Zu den häufigsten Ursachen zählen:
- Virushepatitis B – Klinisches Bild ähnlich zur selteneren Hepatitis A, Verlauf langsamer, Spezifische Diagnose durch die Bestimmung der Werte für Serum-HBsAg und HBc-IgM-Antikörper
- Virushepatitis C – die häufigste Form der Hepatitis in vielen Ländern, weltweit sind circa 71 Millionen Menschen an chronischer Hepatitis C erkrankt
- Alkohol
- Nicht-alkoholische Fettleber, die häufigste Lebererkrankung der westlichen Welt
- Hämochromatose
- Extrahepatische Ursachen
- Zu den seltenen Ursachen zählen unter anderem:
- Hepatitis A – akutes Auftreten, in den allermeisten Fällen selbstlimitierender Verlauf, Leitsymptome Appetitlosigkeit und Übelkeit, Fieber, Ikterus
- Hepatitis D – Superinfektion zusammen mit Hepatitis B, verursacht von einem Satellitenvirus, das nur Personen mit Hepatitis B befällt
- HIV
- Herpesviren
- Morbus Wilson
- Autoimmunhepatitis
- Alpha-1-Antitrypsin-Mangel
- Cholestatische Ursachen (Primär biliäre Cholangitis, primär sklerosierende Cholangitis wie Morbus Crohn und Colitis ulcerosa)
- Arbeitstoxine
- Porphyrien
- Glykogenosen und andere Speichererkrankungen.
Das Leiden der westlichen Welt: nicht-alkoholische Fettleber
Die häufigste Lebererkrankung der westlichen Welt ist die nicht-alkoholische Fettleber.
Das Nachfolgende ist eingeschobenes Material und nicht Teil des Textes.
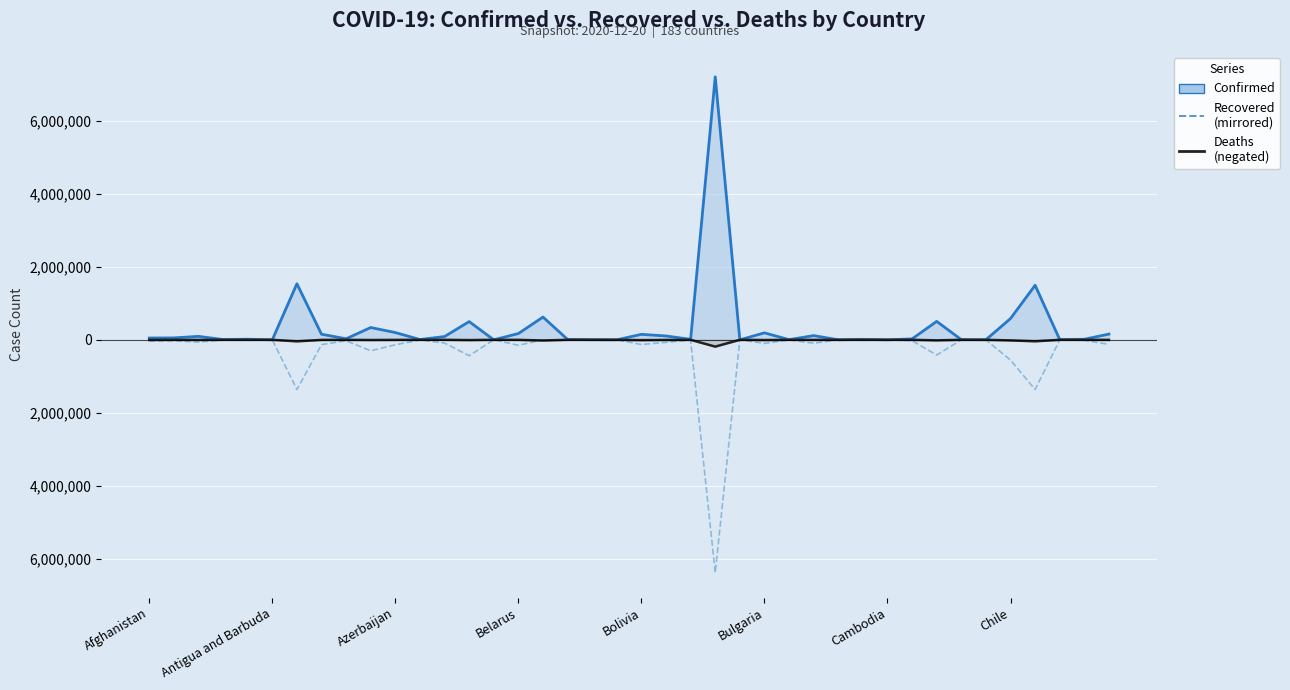

True or false: Recovered (mirrored) and Confirmed intersect in this chart.

False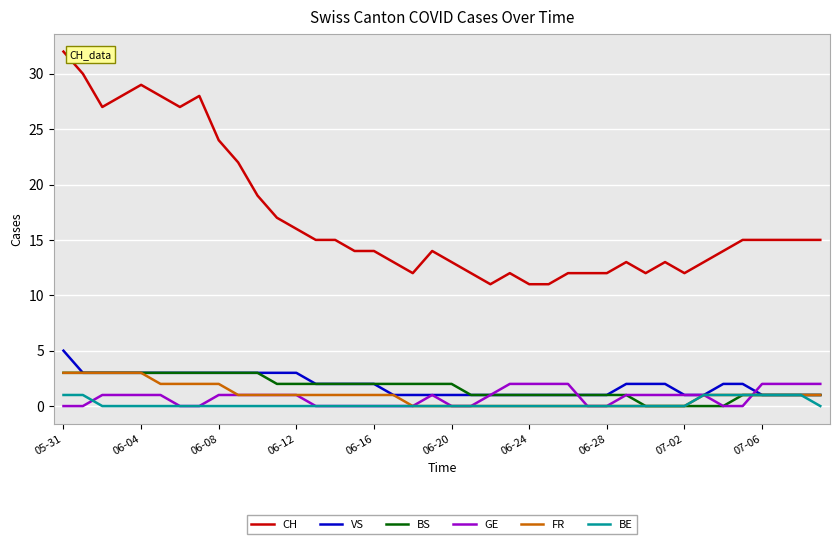

Which series has the largest total across all categories?

CH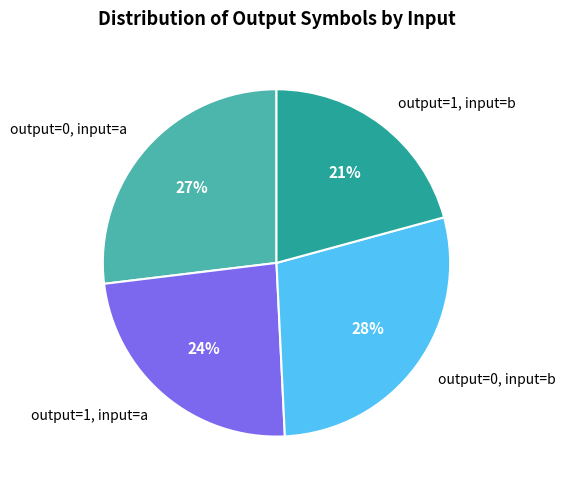

Approximately how many times larger is the value at output=0, input=a compared to output=1, input=b?

1.3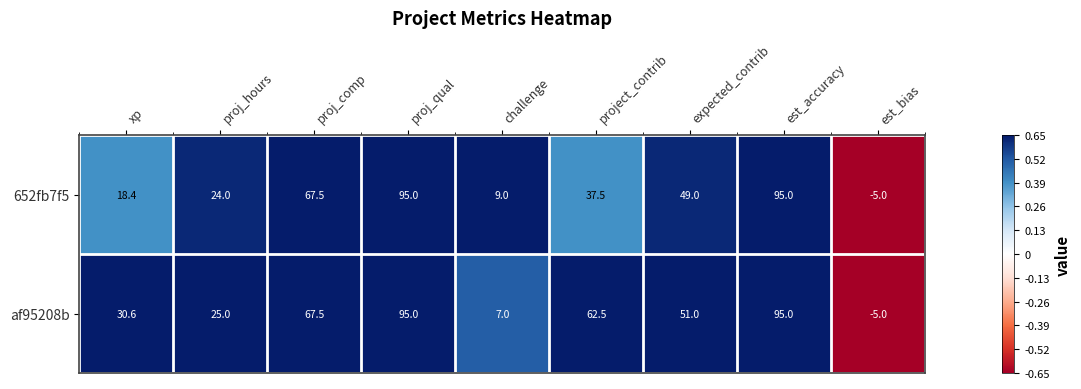

What value does the af95208b series have at expected_contrib?

51.0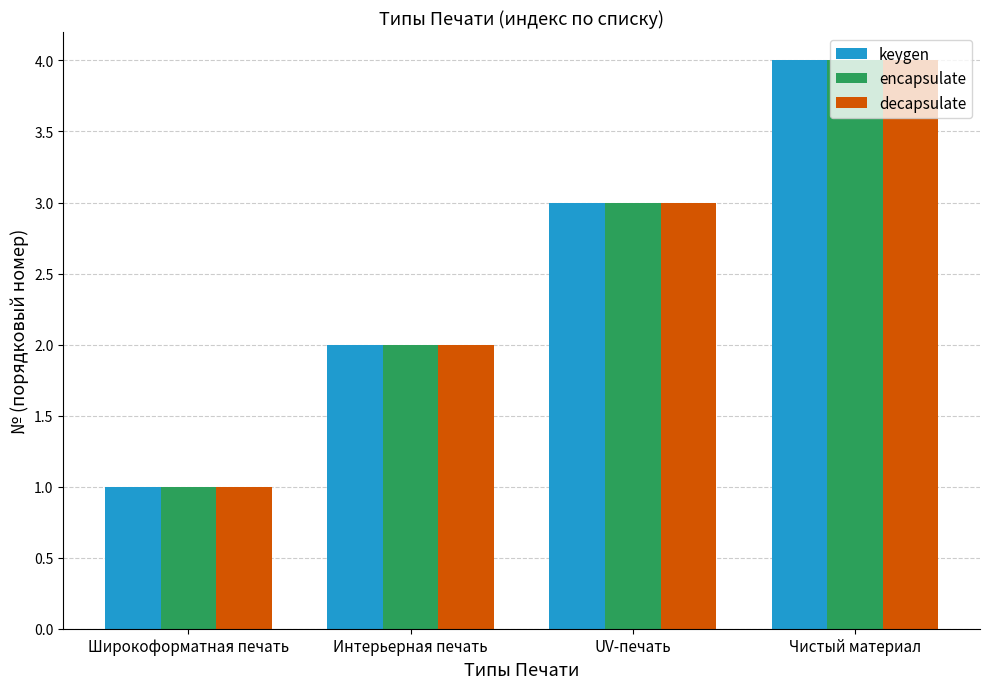

What is the difference between the maximum and minimum values in the decapsulate series?

3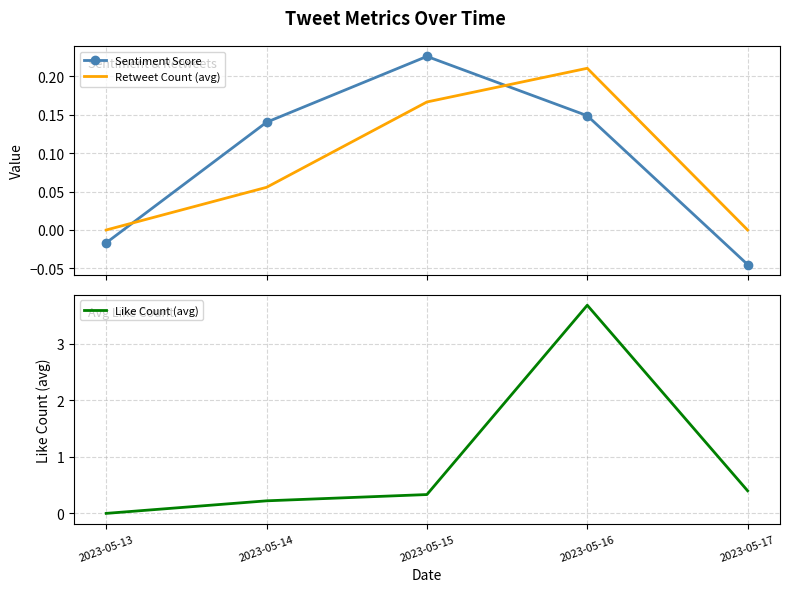

Is the value of Like Count (avg) at 2023-05-15 greater than the value of Retweet Count (avg) at 2023-05-13?

Yes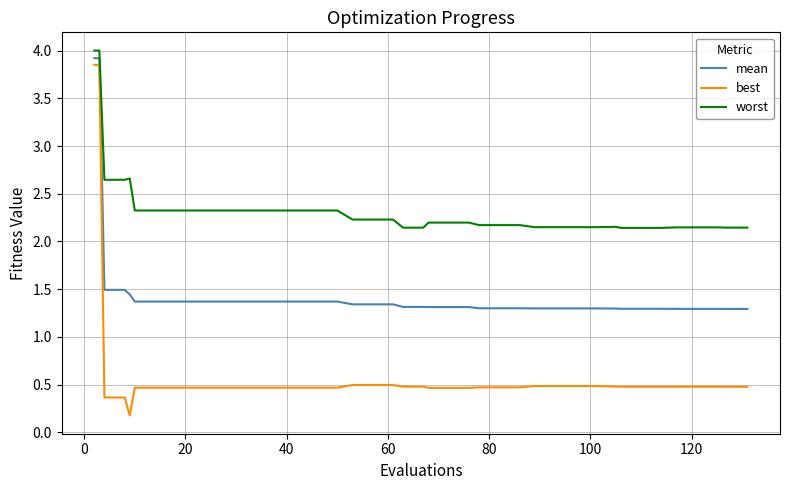

Rank the series by their average value, from lowest to highest.

best, mean, worst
Betroffen sind etwa 30 Prozent der Bevölkerung im Alter zwischen 45 und 69 Jahren. Circa fünf Prozent dieser Patientinnen und Patienten haben eine nicht-alkoholische Steatohepatitis.
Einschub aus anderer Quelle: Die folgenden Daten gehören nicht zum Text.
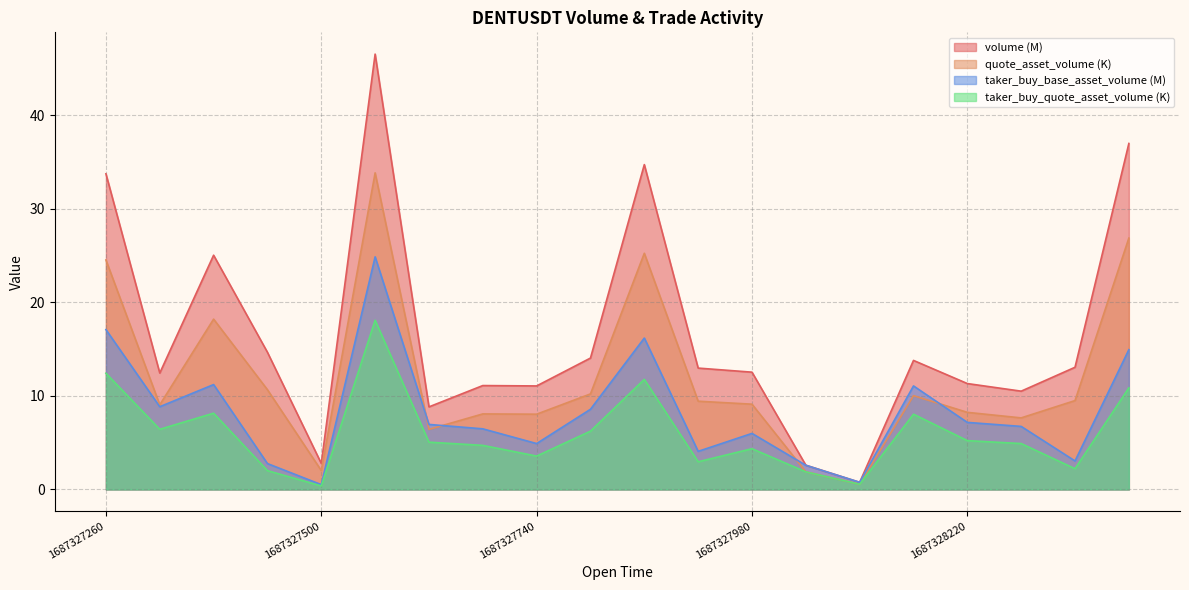

At which category does quote_asset_volume reach its first local valley?

1687327320000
Die Erkrankung und das metabolische Syndrom stehen in engem Zusammenhang, die Fettleber kann aber auch ohne das metabolische Syndrom auftreten. Assoziiert ist damit ein erhöhtes Risiko für schwere Lebererkrankungen, das Auftreten eines Typ-2-Diabetes sowie die koronare Herzkrankheit. Bildgebende Verfahren sind über die Sonographie hinaus in der Regel nicht erforderlich.
Die nicht-alkoholische Fettleber ist ein häufiger Zufallsbefund im Ultraschall oder anderer Bildgebung. Der Alkoholkonsum sowohl bei Männern als auch bei Frauen liegt im niedrigen Bereich (<30 g/d bei Männern, < 20 g/d bei Frauen). Andere diagnostizierte oder offensichtliche Lebererkrankungen wie die Virushepatitis oder Autoimmunerkrankung der Leber liegen nicht vor.
Eine Steatohepatitis kann vorliegen bei:
- unspezifischen Beschwerden, allerdings nur in 50 Prozent der Fälle (Druckempfindlichkeit bei vergrößerter Leber, Appetitlosigkeit, Übelkeit, Völlegefühl, Gewichtsabnahme; in schweren Fällen Ikterus)
- Erhöhung von Transaminasen und Cholestaseparametern
- Goldstandard: Leberbiopsie.
Fazit
Der klare Fahrplan erleichtert die Diagnose von Lebererkrankungen in der Hausarztpraxis.